#### Exercise instructions
Below are some records. Say how many of their lines contain the string "trill", and give nothing but the number.

Records drawn from a dataset:
⁂

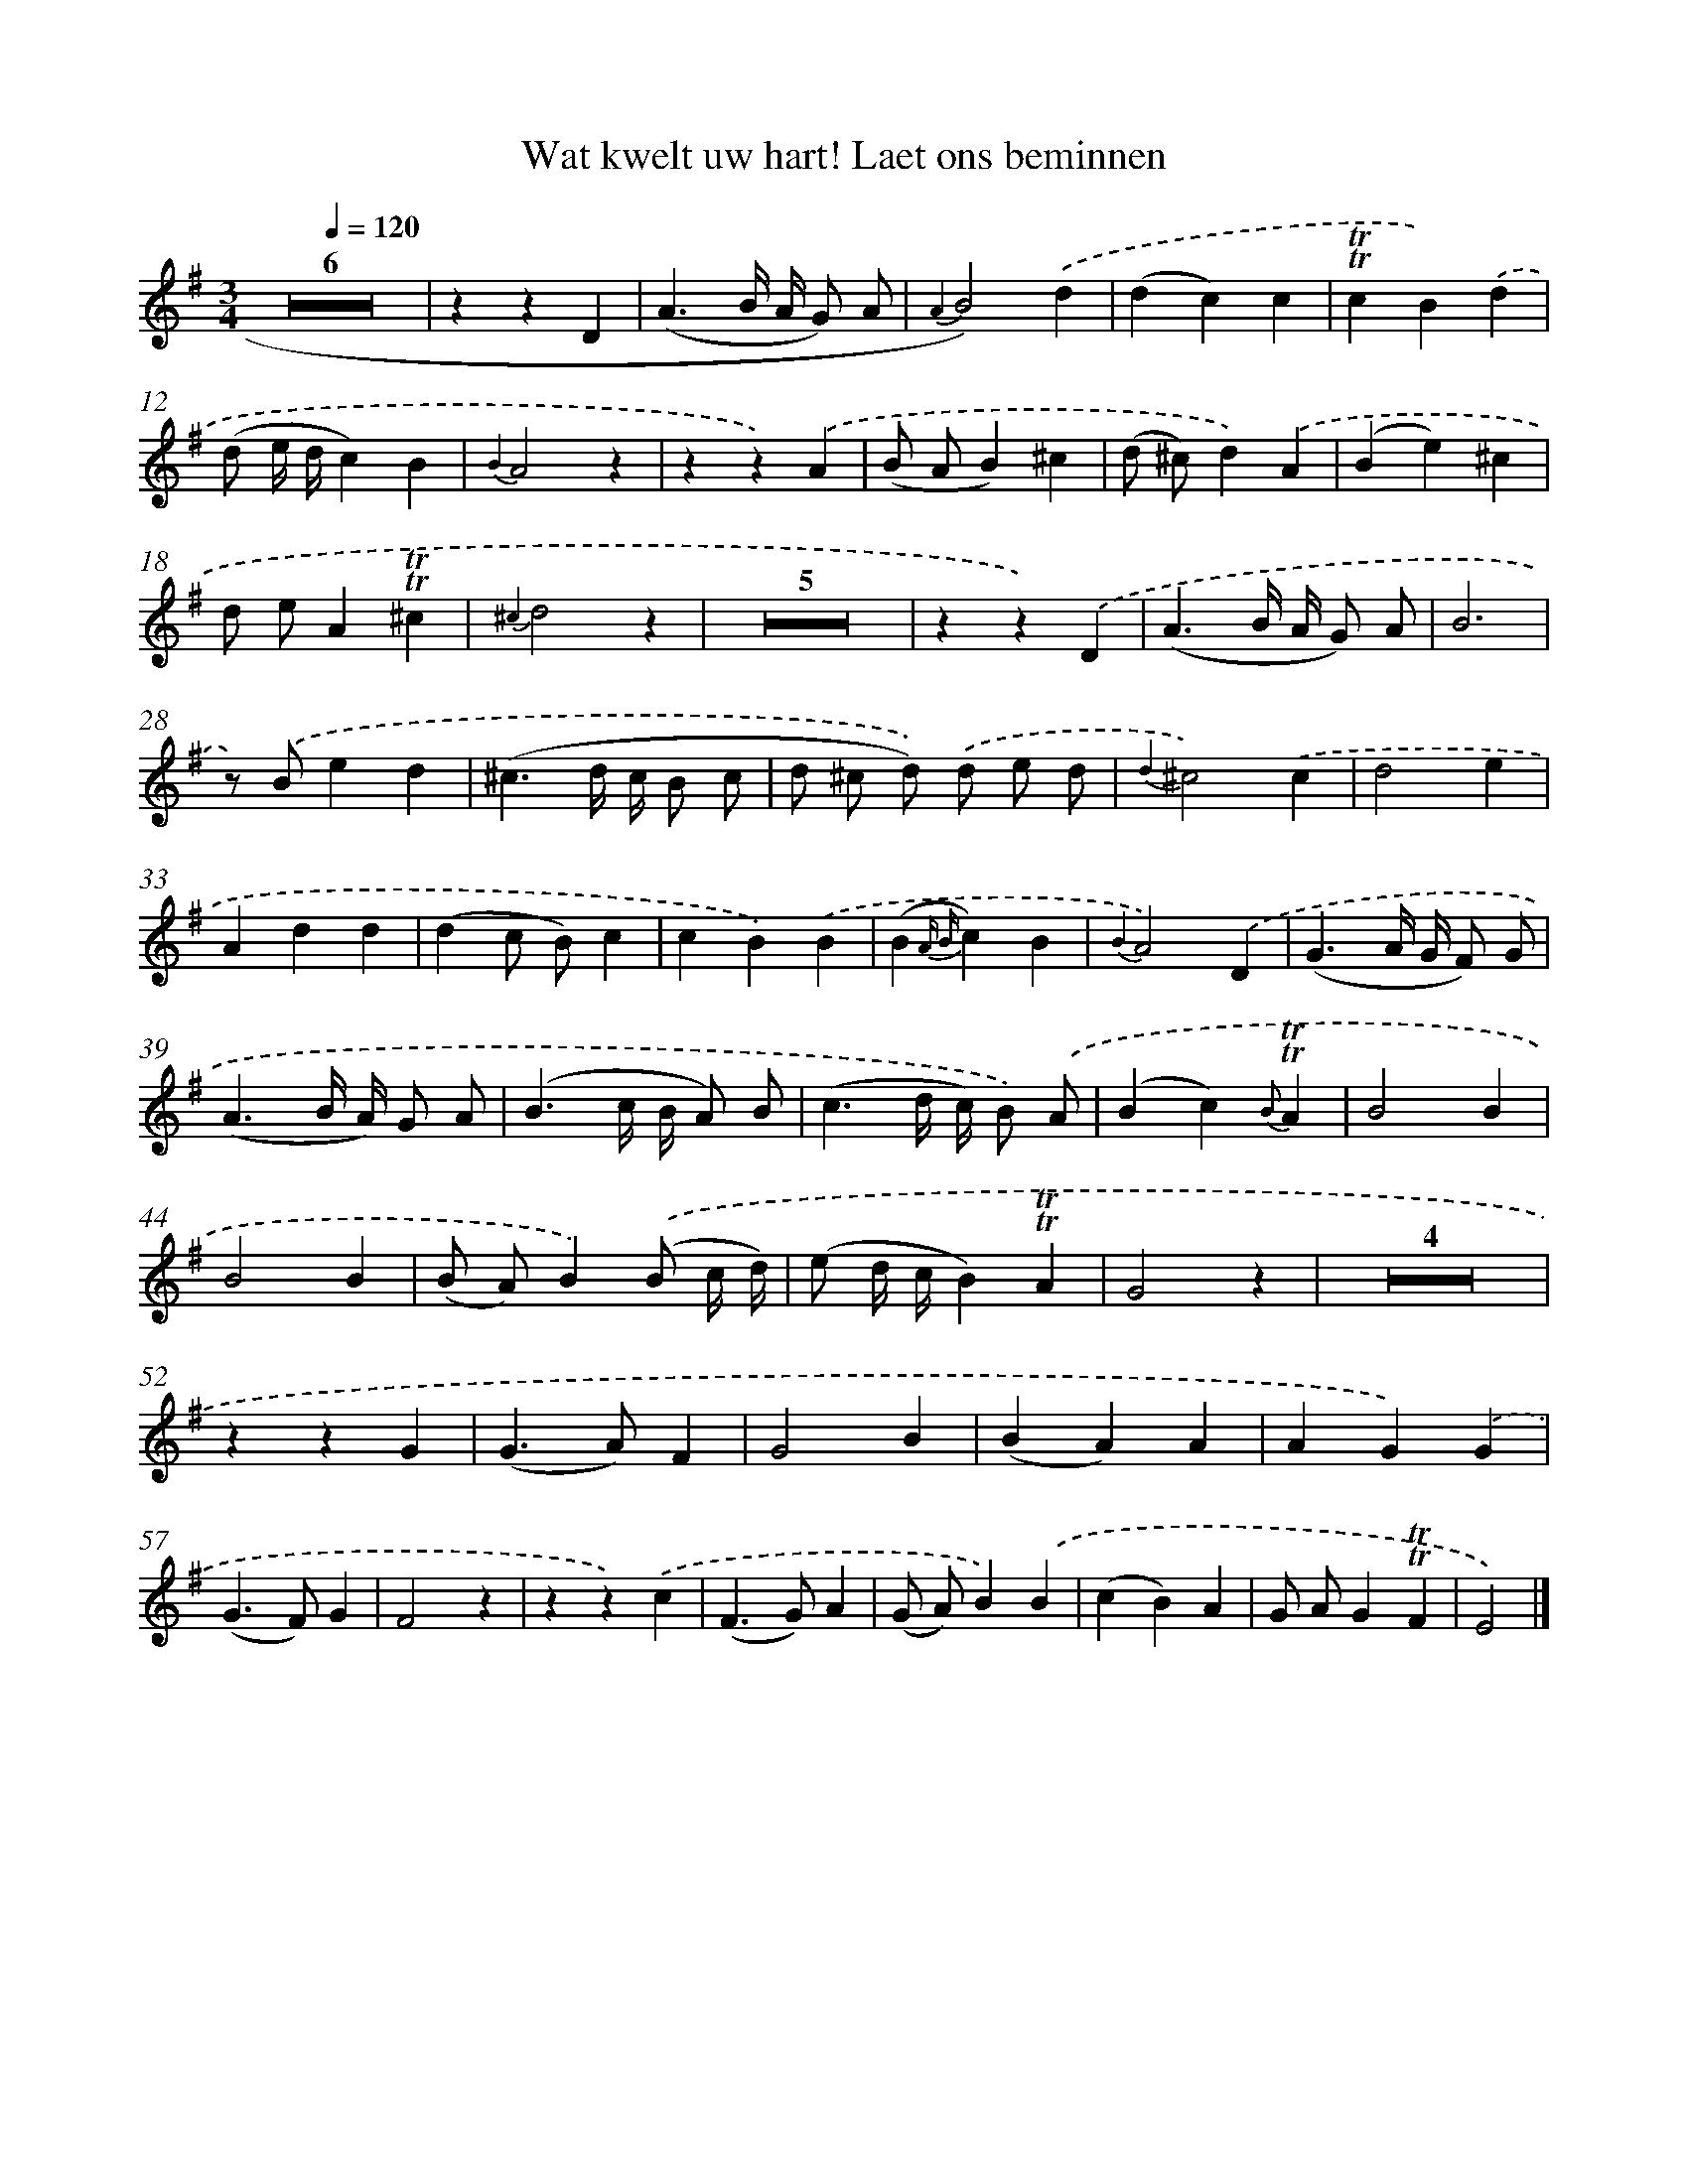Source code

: X: 16343
T: Wat kwelt uw hart! Laet ons beminnen
%%abc-version 2.0
%%abcx-abcm2ps-target-version 5.9.1 (29 Sep 2008)
%%abc-creator hum2abc beta
%%abcx-conversion-date 2018/11/01 14:38:02
%%humdrum-veritas 234945147
%%humdrum-veritas-data 3316934048
%%continueall 1
%%barnumbers 0
L: 1/4
M: 3/4
Q: 1/4=120
K: G clef=treble
Z6 |
zzD |
(A3/B// A// G/) A/ |
{A2}B2).('d |
(dc)c |
!trill!!trill!cB).('d |
(d/ e// d//c)B |
{B2}A2z |
zz).('A |
(B/ A/B)^c |
(d/ ^c/)d).('A |
(Be)^c |
d/ e/A!trill!!trill!^c |
{^c2}d2z |
Z5 |
zz).('D |
(A3/B// A// G/) A/ |
B3 |
z/) .('B/ed |
(^c3/d// c// B/ c/ |
d/ ^c/ d/)) .('d/ e/ d/ |
{d2}^c2).('c |
d2e |
Add |
(dc/ B/)c |
cB).('B |
(B{A B}c)B |
{B2}A2).('D |
(G3/A// G// F/) G/ |
(A3/B// A//) G/ A/ |
(B3/c// B// A/) B/ |
(c3/d// c//) B/) .('A/ |
(Bc){B}!trill!!trill!A |
B2B |
B2B |
(B/ A/)B).('(B/ c// d//) |
(e/ d// c//B)!trill!!trill!A |
G2z |
Z4 |
zzG |
(G>A)F |
G2B |
(BA)A |
AG).('G |
(G>F)G |
F2z |
zz).('c |
(F>G)A |
(G/ A/)B).('B |
(cB)A |
G/ A/G!trill!!trill!F |
E2) |]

⁂

#### Solution to this task
5